Among the challenges to containing Ebola, Dr. Nolen identified conflicting beliefs about the existence of the disease with some people viewing it as a hoax by governments to solicit funds from western donor governments. Risky burial practices (including the handling/washing of corpses by bereaved relatives) and the limited number of burial teams also hamper containment efforts. The limited number of doctors, nurses, and other health care workers is being depleted further by Ebola-related deaths in the affected countries.
According to the Liberian Ambassador, Mr. Jeremiah C. Sulunteh, there are currently 710,000 Liberians to one medical doctor; there are four (4) ambulances when the country needs eighty-eight (88) to combat the deadly disease. Other problem areas include: a dearth of vehicles and ambulances to transport the sick to isolation wards; few beds in isolation wards; limited personal protective equipment (PPE); and generally poor infection control protocols and information about the disease’s chain of transmission.

Dr. G. Marshall Lyon, an Associate Professor of medicine in the Division of Infectious Diseases at Emory University in Atlanta, is one of the doctors who treated the Americans (Dr. Kent Brantly and Nancy Writebol) who contracted Ebola in Liberia. He also spoke of a lack of PPEs, medical supplies, and health care facilities in the affected countries. Dr. Lyon told the audience that the needs are many and varied and include trained staff to care for the sick, stuff such as intravenous fluids and PPEs, and systems to include health care and public health facilities, mechanisms for contact tracing, and laboratory capacity to conduct tests for infectious diseases like Ebola.

On Saturday October 11, the U.S. began a screening program in five airports for travelers from the Ebola-affected countries. Some pundits and politicians are calling for a total ban on all flights originating in these countries. The new screening programs went into effect just as the second Ebola case is being reported from Dallas, Texas, where Thomas E. Duncan from Liberia died of Ebola on October 8.

So, what is the takeaway from Thursday’s education and fundraising event? The participating medical professionals had clearly identified the various ways of preventing and containing the Ebola virus disease. It is now up to the countries affected to learn the lessons of this outbreak which is the worst of its kind since the first Ebola outbreak in Central Africa in 1976. Dr. Nolen spoke of Ebola containment challenges posed by densely populated cities with homes that lack running water and indoor plumbing, electricity, and good roads, and where chronic poverty runs rampant among communities.
I left the event thinking of ways governments, civil societies, and individuals can help improve infection control protocols and communication.

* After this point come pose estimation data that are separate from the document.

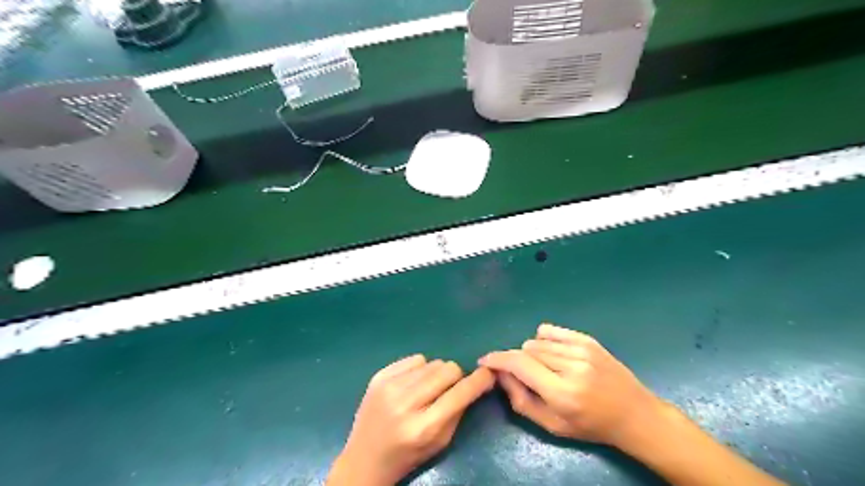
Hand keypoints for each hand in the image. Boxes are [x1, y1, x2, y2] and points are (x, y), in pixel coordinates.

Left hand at [328, 353, 495, 484]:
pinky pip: (414, 359)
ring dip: (436, 374)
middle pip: (447, 369)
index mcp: (423, 428)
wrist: (364, 459)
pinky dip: (419, 369)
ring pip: (432, 362)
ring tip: (427, 390)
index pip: (460, 394)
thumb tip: (476, 381)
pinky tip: (411, 385)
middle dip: (456, 377)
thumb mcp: (440, 443)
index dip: (479, 381)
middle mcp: (405, 403)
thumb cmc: (407, 455)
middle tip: (450, 389)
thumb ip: (458, 411)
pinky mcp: (378, 377)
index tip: (489, 373)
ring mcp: (389, 387)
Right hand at [480, 325, 663, 449]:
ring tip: (545, 369)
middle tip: (525, 376)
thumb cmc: (590, 426)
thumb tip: (500, 374)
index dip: (498, 359)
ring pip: (537, 341)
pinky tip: (551, 353)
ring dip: (531, 353)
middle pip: (526, 351)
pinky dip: (543, 339)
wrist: (633, 414)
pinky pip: (551, 331)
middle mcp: (571, 367)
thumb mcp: (552, 425)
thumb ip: (521, 400)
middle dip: (517, 361)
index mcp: (562, 393)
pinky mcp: (588, 340)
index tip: (485, 361)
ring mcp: (582, 350)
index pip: (519, 365)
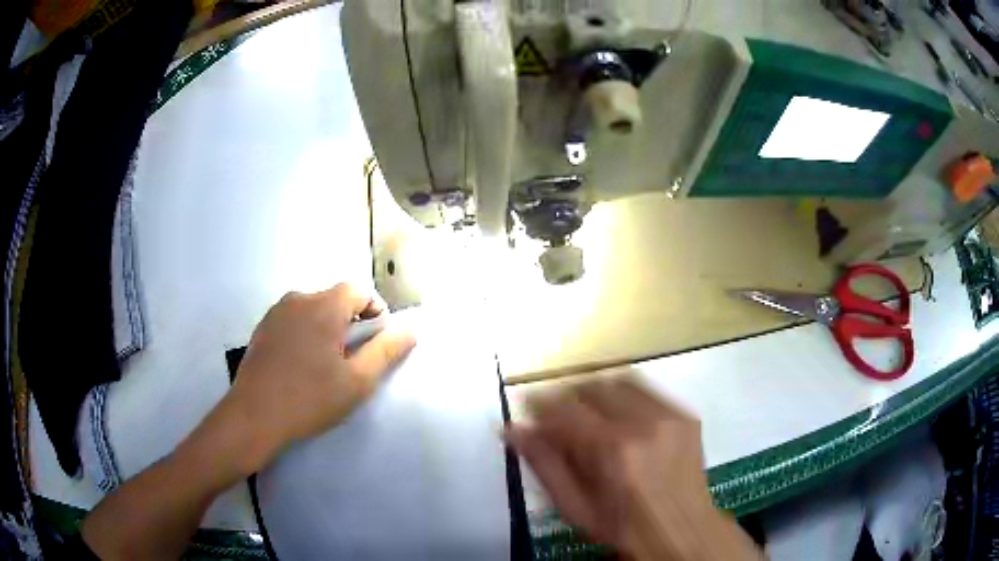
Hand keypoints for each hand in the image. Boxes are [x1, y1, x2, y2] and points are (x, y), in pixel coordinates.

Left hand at [218, 284, 415, 473]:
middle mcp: (298, 299)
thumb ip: (386, 351)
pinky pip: (294, 321)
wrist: (253, 417)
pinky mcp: (262, 328)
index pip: (359, 290)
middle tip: (351, 361)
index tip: (375, 344)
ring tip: (325, 366)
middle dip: (351, 323)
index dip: (375, 312)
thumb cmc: (309, 399)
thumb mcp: (357, 381)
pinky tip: (300, 366)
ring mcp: (276, 312)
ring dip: (327, 329)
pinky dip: (306, 334)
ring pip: (314, 310)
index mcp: (324, 306)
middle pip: (336, 299)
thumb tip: (409, 330)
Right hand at [505, 377, 760, 560]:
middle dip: (567, 397)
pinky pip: (645, 390)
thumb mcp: (574, 506)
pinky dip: (624, 397)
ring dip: (595, 393)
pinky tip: (621, 421)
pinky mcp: (686, 414)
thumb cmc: (622, 527)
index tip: (529, 412)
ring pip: (619, 381)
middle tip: (559, 419)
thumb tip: (511, 429)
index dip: (539, 405)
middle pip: (591, 386)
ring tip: (590, 417)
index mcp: (611, 449)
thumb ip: (543, 464)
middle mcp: (643, 422)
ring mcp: (669, 415)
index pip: (564, 407)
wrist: (681, 530)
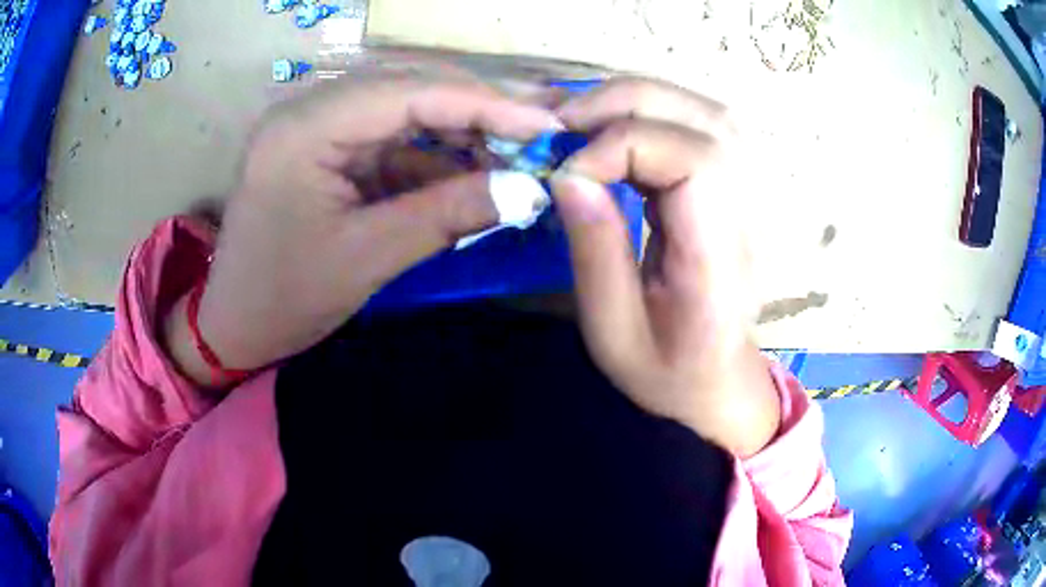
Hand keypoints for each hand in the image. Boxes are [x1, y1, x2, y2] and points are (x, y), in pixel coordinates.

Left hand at [165, 76, 559, 385]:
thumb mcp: (367, 258)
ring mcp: (318, 126)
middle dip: (479, 111)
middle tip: (540, 134)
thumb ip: (448, 215)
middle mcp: (310, 109)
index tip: (546, 123)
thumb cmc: (285, 299)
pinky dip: (435, 155)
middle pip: (410, 89)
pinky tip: (472, 172)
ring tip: (516, 155)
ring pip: (406, 111)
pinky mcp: (328, 148)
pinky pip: (391, 138)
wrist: (234, 325)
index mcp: (305, 128)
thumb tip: (530, 191)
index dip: (485, 103)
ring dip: (462, 132)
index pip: (409, 92)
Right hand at [550, 78, 779, 456]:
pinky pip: (703, 125)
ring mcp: (750, 200)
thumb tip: (567, 174)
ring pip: (710, 113)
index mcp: (721, 262)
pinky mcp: (736, 190)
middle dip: (627, 105)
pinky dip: (654, 112)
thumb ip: (595, 250)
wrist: (716, 382)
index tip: (567, 173)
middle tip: (564, 122)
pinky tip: (617, 128)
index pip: (695, 163)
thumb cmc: (666, 371)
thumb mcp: (612, 330)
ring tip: (585, 118)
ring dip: (641, 100)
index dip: (624, 147)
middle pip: (709, 123)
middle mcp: (749, 219)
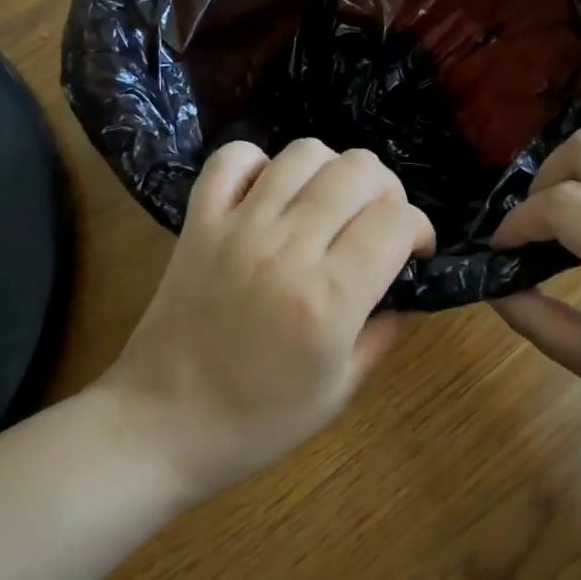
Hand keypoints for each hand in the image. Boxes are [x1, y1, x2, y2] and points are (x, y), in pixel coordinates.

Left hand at [100, 139, 433, 499]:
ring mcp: (237, 228)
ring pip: (303, 154)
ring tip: (329, 207)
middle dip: (387, 192)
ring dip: (332, 172)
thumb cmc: (256, 423)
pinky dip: (259, 164)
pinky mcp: (198, 223)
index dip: (420, 229)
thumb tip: (407, 294)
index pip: (396, 222)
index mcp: (329, 298)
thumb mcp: (337, 392)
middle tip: (379, 227)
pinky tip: (269, 196)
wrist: (160, 425)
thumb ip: (381, 334)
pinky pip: (232, 159)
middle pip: (359, 172)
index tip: (414, 252)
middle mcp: (287, 248)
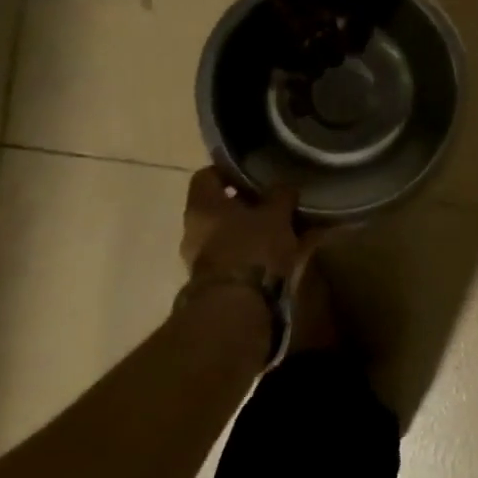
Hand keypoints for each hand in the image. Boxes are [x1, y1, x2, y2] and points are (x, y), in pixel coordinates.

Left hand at [178, 167, 316, 308]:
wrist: (237, 307)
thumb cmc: (252, 248)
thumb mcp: (276, 214)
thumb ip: (280, 195)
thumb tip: (284, 186)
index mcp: (202, 205)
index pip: (207, 175)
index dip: (229, 171)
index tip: (254, 172)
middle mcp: (194, 229)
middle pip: (219, 207)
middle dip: (247, 204)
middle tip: (275, 201)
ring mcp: (201, 258)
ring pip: (229, 233)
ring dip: (252, 230)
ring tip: (284, 228)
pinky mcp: (214, 281)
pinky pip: (237, 256)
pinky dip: (256, 252)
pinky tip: (282, 253)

Ambassador Bockarie Stevens of Sierra Leone called for diaspora Sierra Leoneans to use their cell phones to call relatives and friends back home to stress safe hygiene practices as prudent ways to control infection from Ebola. In the longer term, rebuilding broken health care systems, training our citizens in infectious disease control practices, and deploying our Medical Colleges in the study, prevention, and treatment of tropical diseases is the best investment we can make in our countries’ future health, welfare, and stability.